Racial justice conversations, sparked by the Black Lives Matter movement, are a common thread throughout each company’s decision to compensate key players in their business resource groups. Dalana Brand, Twitter’s vice president of people experience and its head of inclusion and diversity, wrote about the way Twitter’s Blackbirds supported fellow "Tweeps" throughout summer 2020.
"[Business resource group leads] do this work to empower our next generation of leaders, so that one day, they will no longer be the only. This work is essential to Twitter’s success," Brand said in her blog post. "It is not a 'side hustle’ or 'volunteer activity.’"
In her June 2021 post, LinkedIn’s Chief People Officer Teuila Hanson wrote, "As I reflect on the past year which was filled with unprecedented change, uncertainty, and grief, I can only imagine the emotional toll that our ERG leaders must have experienced. These leaders were responsible for guiding and creating spaces where we could have open and honest dialogue about work and shared experiences and process emotions as a community."
Hanson added that the decision wasn’t made "in isolation," but that it was a facet of LinkedIn’s diversity, inclusion, and belonging strategy established in 2020. (That announcement mentioned the deaths of Floyd in Minneapolis and João Pedro Matos Pinto in Rio de Janeiro as key touchpoints.) For Justworks, then-Director of DEI Michael Baptiste said his department had considered paying ERG leaders as early as January 2020. Subsequent racial justice conversations in June 2020 imbued Baptiste’s team with "both the courage and a real opportunity to try," he wrote in a blog post.
As Autodesk woke up to the importance of its own resource groups, its culture team began to act accordingly. The software company hosted a celebratory ERG Week and made elections more rigorous. "Candidates interview in front of multiple panels, spanning peers and executives from CEO staff. Once selected, ERG leads serve for two years, with the option to run for a second term," Giacalone explained in her blog post. Under the new framework, current leaders will finish their first term in January 2022 and get paid in April 2022.
"It isn’t easy to put a price tag on the benefits our ERG leads bring to Autodesk. Their work is invaluable and they are a vital part of the fabric that makes Autodesk a great place to work," Giacalone said.
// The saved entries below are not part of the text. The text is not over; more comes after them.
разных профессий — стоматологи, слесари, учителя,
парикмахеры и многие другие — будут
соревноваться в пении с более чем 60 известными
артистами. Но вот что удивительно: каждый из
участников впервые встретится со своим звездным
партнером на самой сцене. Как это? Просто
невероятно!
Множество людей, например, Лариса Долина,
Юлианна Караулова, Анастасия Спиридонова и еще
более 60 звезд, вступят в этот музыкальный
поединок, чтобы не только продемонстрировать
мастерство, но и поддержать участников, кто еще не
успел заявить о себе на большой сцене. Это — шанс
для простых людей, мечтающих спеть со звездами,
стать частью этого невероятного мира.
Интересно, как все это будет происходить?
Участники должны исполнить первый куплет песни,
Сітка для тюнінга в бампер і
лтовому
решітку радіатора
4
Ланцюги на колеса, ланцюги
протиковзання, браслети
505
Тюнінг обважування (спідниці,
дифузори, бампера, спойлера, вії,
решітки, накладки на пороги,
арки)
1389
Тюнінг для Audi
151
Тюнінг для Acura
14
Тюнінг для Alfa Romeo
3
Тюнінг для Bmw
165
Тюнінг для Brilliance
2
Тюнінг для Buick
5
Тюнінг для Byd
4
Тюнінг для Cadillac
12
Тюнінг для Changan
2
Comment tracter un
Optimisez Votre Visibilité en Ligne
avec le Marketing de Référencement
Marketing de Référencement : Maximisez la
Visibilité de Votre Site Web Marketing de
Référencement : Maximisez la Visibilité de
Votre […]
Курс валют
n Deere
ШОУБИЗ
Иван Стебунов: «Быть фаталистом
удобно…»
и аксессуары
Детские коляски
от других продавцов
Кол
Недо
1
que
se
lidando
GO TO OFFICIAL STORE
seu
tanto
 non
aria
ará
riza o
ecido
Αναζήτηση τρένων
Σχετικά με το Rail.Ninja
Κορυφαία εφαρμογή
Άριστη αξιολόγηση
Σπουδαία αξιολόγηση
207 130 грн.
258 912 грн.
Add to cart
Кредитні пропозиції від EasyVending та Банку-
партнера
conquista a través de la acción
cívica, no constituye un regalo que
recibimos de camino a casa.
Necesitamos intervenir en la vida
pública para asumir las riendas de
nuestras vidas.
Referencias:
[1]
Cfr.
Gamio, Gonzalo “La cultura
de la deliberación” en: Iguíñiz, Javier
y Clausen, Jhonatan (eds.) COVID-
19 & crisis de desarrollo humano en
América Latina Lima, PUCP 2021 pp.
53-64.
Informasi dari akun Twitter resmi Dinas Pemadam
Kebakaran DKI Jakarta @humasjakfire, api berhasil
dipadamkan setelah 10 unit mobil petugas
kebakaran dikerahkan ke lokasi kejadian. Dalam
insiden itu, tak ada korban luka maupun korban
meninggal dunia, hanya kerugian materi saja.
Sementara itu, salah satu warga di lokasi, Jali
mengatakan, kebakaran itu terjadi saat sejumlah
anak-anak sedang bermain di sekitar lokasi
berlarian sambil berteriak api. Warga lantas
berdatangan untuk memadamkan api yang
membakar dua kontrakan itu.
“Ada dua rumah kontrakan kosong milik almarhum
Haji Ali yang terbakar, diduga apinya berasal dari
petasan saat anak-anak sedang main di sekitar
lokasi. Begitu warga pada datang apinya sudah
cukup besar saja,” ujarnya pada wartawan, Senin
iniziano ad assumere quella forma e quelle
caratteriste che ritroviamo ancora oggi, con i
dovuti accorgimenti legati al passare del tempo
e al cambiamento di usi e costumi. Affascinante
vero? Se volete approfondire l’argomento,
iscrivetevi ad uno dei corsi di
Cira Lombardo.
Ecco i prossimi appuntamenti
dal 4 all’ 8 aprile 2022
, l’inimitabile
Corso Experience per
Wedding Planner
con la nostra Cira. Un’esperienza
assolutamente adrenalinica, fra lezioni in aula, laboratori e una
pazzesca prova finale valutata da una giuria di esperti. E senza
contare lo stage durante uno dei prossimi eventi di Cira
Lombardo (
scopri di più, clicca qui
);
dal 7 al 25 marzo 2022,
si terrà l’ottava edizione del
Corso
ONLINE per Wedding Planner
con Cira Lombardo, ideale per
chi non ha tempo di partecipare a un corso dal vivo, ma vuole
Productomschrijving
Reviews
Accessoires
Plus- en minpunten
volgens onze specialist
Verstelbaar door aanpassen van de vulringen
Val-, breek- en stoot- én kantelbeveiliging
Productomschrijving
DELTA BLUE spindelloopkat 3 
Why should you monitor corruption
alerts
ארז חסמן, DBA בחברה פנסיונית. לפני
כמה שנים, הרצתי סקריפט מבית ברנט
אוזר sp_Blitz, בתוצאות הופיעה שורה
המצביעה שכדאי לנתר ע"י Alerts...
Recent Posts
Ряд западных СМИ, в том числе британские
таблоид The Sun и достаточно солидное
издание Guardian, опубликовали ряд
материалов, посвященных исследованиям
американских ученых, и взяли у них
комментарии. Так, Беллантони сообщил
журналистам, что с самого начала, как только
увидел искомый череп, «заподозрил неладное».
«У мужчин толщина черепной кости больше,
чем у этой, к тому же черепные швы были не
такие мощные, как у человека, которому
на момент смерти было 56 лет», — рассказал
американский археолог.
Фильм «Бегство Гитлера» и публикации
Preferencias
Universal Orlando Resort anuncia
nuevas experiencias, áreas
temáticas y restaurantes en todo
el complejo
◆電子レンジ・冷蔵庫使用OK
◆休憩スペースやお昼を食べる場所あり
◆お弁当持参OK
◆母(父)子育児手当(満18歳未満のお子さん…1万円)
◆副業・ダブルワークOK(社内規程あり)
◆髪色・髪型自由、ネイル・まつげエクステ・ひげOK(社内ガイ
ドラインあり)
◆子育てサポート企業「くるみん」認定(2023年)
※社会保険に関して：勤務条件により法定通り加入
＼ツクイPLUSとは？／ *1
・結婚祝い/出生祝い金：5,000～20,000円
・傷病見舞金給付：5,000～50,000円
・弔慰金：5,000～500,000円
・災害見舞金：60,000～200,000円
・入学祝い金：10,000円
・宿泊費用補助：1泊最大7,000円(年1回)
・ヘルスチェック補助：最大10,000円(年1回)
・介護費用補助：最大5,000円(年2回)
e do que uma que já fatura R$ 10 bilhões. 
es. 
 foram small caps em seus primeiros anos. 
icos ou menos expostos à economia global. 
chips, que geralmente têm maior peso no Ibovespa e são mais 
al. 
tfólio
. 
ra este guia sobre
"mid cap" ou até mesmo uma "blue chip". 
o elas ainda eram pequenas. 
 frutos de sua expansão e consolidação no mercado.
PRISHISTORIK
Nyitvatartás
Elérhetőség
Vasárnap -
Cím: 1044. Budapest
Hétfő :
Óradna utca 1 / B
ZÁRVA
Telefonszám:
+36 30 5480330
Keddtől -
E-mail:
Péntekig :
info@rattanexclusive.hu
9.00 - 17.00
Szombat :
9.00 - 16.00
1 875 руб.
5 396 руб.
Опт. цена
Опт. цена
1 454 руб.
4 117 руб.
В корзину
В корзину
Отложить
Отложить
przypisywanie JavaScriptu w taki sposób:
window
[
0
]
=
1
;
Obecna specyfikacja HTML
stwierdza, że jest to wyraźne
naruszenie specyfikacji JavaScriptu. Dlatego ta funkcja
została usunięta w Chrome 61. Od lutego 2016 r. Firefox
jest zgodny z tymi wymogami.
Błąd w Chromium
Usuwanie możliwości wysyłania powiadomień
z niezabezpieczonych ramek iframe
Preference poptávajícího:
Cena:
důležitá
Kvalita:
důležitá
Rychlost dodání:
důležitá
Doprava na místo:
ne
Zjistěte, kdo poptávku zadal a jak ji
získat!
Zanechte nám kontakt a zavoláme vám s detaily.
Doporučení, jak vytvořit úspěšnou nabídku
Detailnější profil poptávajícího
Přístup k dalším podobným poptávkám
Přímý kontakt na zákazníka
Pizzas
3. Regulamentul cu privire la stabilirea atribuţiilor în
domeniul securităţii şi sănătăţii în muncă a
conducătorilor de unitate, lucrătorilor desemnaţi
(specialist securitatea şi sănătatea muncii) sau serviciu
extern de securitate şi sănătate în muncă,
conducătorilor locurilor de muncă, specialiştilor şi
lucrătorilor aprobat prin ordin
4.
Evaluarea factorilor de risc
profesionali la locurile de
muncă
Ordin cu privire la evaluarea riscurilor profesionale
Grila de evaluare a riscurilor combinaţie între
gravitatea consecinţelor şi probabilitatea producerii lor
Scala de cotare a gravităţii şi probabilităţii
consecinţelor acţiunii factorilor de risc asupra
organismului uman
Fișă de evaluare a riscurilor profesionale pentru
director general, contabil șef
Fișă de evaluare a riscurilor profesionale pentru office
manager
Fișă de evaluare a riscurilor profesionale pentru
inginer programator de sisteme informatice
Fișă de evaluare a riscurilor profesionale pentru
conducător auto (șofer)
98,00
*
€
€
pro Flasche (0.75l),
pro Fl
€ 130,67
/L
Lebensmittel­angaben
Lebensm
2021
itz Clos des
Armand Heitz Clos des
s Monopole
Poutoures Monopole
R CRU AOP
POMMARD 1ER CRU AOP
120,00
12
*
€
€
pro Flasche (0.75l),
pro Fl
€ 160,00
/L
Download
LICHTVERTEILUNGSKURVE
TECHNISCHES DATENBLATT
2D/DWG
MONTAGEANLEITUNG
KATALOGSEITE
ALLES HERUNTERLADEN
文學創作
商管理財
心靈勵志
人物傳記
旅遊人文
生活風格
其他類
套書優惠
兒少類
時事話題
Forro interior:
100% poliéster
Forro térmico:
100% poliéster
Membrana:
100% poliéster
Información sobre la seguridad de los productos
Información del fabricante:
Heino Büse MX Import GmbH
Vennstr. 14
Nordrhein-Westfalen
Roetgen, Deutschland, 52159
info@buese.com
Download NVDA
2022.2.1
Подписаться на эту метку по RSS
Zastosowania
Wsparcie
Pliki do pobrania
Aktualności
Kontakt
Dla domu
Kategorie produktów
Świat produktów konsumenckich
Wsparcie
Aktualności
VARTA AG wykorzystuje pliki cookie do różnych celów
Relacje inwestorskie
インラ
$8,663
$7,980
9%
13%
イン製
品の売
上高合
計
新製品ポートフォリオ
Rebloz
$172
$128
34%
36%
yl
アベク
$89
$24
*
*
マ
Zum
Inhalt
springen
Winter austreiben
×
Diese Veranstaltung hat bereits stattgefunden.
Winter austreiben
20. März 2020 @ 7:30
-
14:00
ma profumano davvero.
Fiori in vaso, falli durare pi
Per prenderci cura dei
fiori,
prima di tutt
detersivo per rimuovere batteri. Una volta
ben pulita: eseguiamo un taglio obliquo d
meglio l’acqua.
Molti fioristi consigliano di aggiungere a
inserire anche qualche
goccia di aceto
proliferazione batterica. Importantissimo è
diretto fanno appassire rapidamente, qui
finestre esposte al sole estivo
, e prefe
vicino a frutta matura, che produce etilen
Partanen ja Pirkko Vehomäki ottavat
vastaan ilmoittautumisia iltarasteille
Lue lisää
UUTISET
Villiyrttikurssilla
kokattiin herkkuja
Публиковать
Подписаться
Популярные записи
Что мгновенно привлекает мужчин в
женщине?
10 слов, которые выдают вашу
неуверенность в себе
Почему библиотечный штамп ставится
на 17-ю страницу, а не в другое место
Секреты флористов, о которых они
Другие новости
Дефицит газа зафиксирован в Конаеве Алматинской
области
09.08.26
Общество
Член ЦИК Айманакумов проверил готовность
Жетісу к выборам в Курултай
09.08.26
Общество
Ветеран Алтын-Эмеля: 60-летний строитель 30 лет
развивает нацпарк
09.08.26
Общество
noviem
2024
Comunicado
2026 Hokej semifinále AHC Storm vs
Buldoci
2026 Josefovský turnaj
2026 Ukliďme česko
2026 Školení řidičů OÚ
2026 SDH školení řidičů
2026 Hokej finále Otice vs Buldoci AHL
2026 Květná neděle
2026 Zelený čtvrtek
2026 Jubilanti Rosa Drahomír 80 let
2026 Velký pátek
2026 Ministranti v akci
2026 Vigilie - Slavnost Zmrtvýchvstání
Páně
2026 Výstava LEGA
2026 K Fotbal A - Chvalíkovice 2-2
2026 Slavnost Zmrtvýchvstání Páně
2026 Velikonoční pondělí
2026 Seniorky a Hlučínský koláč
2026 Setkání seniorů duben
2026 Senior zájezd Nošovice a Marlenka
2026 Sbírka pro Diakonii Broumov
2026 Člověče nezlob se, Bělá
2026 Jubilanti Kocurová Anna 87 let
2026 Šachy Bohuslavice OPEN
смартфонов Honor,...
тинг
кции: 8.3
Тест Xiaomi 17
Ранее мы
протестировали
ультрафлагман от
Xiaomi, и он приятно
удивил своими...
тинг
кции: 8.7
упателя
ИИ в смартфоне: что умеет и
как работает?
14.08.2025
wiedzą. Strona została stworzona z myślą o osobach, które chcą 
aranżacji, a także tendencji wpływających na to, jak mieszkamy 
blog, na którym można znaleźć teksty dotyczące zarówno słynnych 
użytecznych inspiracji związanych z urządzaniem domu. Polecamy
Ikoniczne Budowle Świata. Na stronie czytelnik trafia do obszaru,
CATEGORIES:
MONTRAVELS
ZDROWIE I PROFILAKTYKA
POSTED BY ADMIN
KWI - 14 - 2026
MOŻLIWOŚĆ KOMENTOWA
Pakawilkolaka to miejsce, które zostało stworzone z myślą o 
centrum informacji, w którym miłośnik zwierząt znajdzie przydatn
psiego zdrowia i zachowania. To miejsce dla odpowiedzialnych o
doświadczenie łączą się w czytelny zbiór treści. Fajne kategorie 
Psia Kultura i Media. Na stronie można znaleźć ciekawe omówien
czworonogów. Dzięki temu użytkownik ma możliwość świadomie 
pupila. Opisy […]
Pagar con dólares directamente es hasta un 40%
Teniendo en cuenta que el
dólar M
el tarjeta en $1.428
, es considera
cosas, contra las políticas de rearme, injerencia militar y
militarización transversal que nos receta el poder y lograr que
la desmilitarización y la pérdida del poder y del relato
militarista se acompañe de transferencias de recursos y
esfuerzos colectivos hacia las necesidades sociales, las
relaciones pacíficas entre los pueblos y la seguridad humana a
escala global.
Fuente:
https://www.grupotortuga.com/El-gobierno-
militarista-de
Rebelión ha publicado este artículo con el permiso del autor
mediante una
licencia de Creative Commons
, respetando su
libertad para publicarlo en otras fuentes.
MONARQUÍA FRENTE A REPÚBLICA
Christie Lindor, founder of DEI consulting firm Tessi, previously spoke to HR Dive about her experience as a Black ERG leader during anti-police brutality movements. Before becoming an independent consultant, Lindor worked in management at EY, Deloitte Consulting and IBM. Lindor had already been working nights and weekends to support her fellow Black colleagues. Following Trayvon Martin's death, her responsibilities kicked into high gear.
"You have this whole community that's relying on you to be a leader. You have to swallow a lot of stuff to be able to be there for that," Lindor told HR Dive. "And those 7:00 a.m. coffee meetings or 11:00 p.m. calls — those 'I want to quit' calls — a lot of people don't see. But this is the life of an ERG leader. This is their day-to-day life."
Paying heads of business resource groups isn’t just an ethical imperative. It reinforces that diversity and inclusion work are a part of a company’s narrative. "As opposed to 'a side thing,' that kind of change creates a sense of pride and a sense of increased loyalty to that organization," Lindor said. "It really adds another level of passion, but also credibility and validity that the groups created are looking for."
"While we can’t thank our ERG leads enough, we hope that this appreciation bonus is a way to say 'thank you’ for all that they do," Autodesk’s Giacalone said.